Efficacy of the mutable vaccine might not require expression of and immunization against all viral variants. Because HIV and other mutable viruses are immunogenic, we reason that ongoing targeting of a small fraction of viral variants expressed by the vaccine might slow viral evolution (by directly eliminating some variants and by diverting immunity decreasing selection pressure) increasing the impact of immunity evoked by the virus itself.

We do not presume to know which mutable virus(es) and which viral antigens could be optimally targeted and whether obstacles yet unknown will slow progress. However, we communicate the concept and preliminary experience with the mutable vaccine hoping to encourage the design and pursuit of nonconventional efforts to address the vexing problem mutable viruses present.

Conclusions

The mutable vaccine represents an entirely new approach to the generation protective immunity against mutable viruses. Instead of relying on a fixed antigen, the mutable vaccine delivered to B cells provides an antigen that changes over time, potentially anticipating changes in the virus. This property and responsiveness of the vaccine to inflammation might circumvent or efface viral evolution. The fundamental principles underlying the mutable vaccine have been tested, but whether and to which extent efficacy can be achieved remains to be determined.

Future perspective

Mutable viruses are usually not eradicated by protective immunity, in part because viral evolution outstrips protective immunity. Conventional vaccines, including vaccines with multiple antigens while potentially effective against parental clades, ultimately fail unless a mutable virus is immediately and completely eradicated. We suspect that a successful strategy for prophylaxis against mutable viruses and possibly for treatment will exploit the genetic instability of the viruses, at least in part by attacking viral evolution. The mutable vaccine was designed with such a strategy in mind. The most immediate challenge to adopting this strategy is the designing of systems for testing efficacy, since conventional standards, e.g. protective immunity against the parental virus strain, will fail to ascertain the unique properties of the approach.

Executive summary.

  • Mutable viruses, such as HIV, pose a daunting hurdle to effective control by vaccination. The hurdle reflects in part the considerable diversity of viruses in the community and in part the rapid diversification that occurs after infection.

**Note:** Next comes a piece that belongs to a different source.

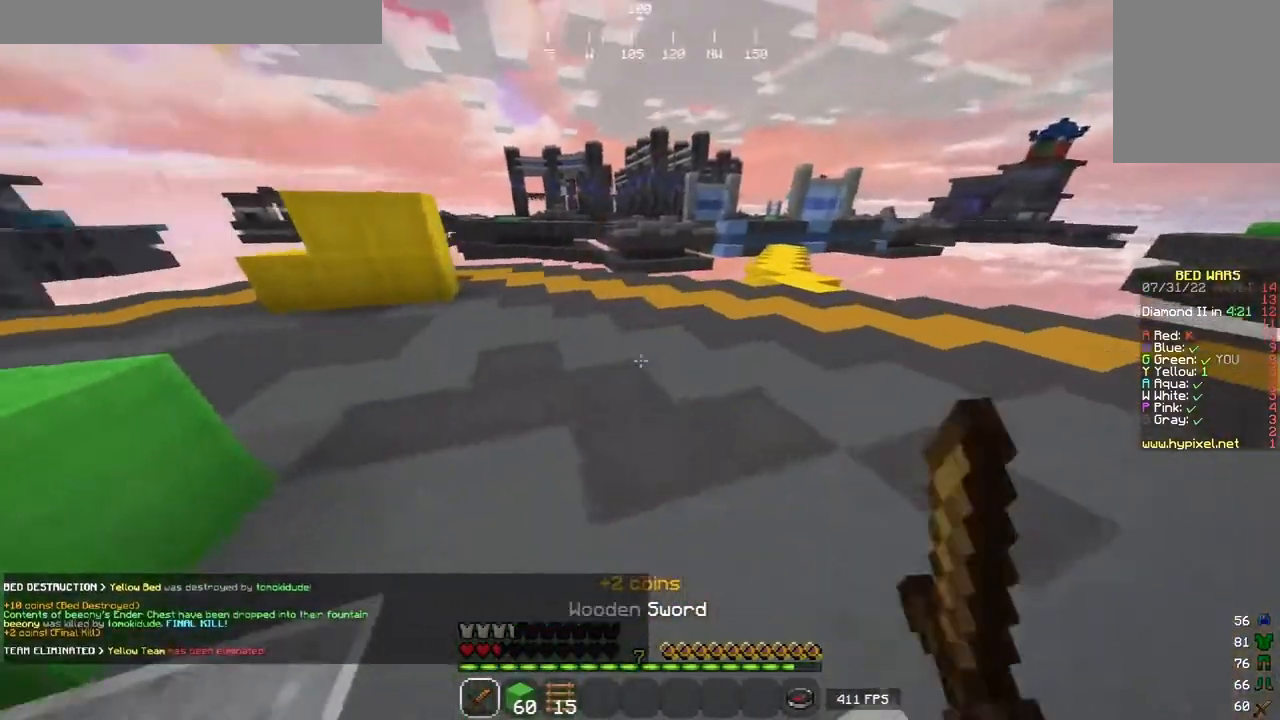
{"keys": ["a", "w"], "mouse": [], "events": [[80, "w", "down"], [220, "mouse_left", "up"], [240, "d", "up"], [260, "a", "down"]]}
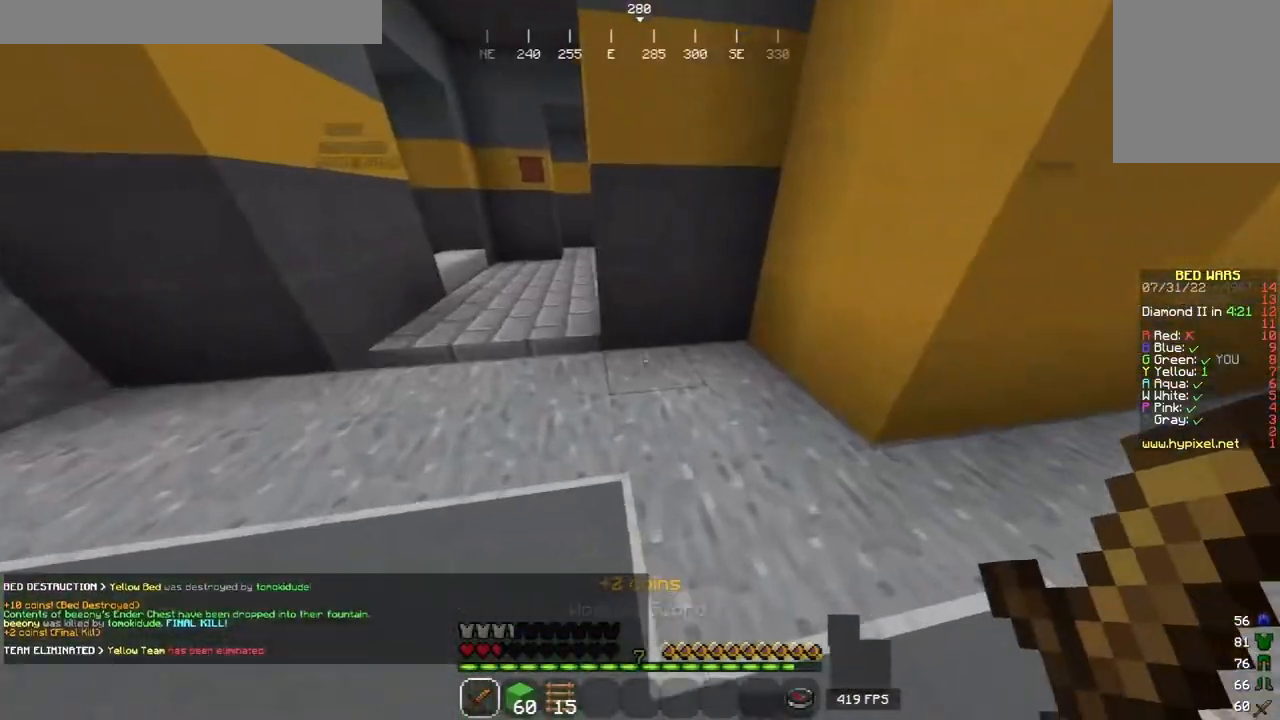
{"keys": ["w"], "mouse": [], "events": [[240, "a", "up"]]}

  • Conventional vaccines might generate immunity to some strains in the community but ultimately fail diversification and selection after infection allows the virus to escape immune control.

  • The mutable vaccine described in this communication takes a novel approach. The vaccine exploits unique biological properties of B cells including the ability to support “hypermutation” of Ig genes, the responsiveness to inflammation, and capacity to produce and secrete proteins and to present protein fragments to T cells.

  • The mutable vaccine consists of a DNA construct that encodes one or more viral antigens and C3d, which promotes B cell and T cell responses to antigen. After introduction into B cells, the antigen mutates rapidly, potentially recapitulating and hence anticipating viral variants found in infected individuals. A model for subverting viral evolution based on full or partial anticipation of new viral variants is proposed.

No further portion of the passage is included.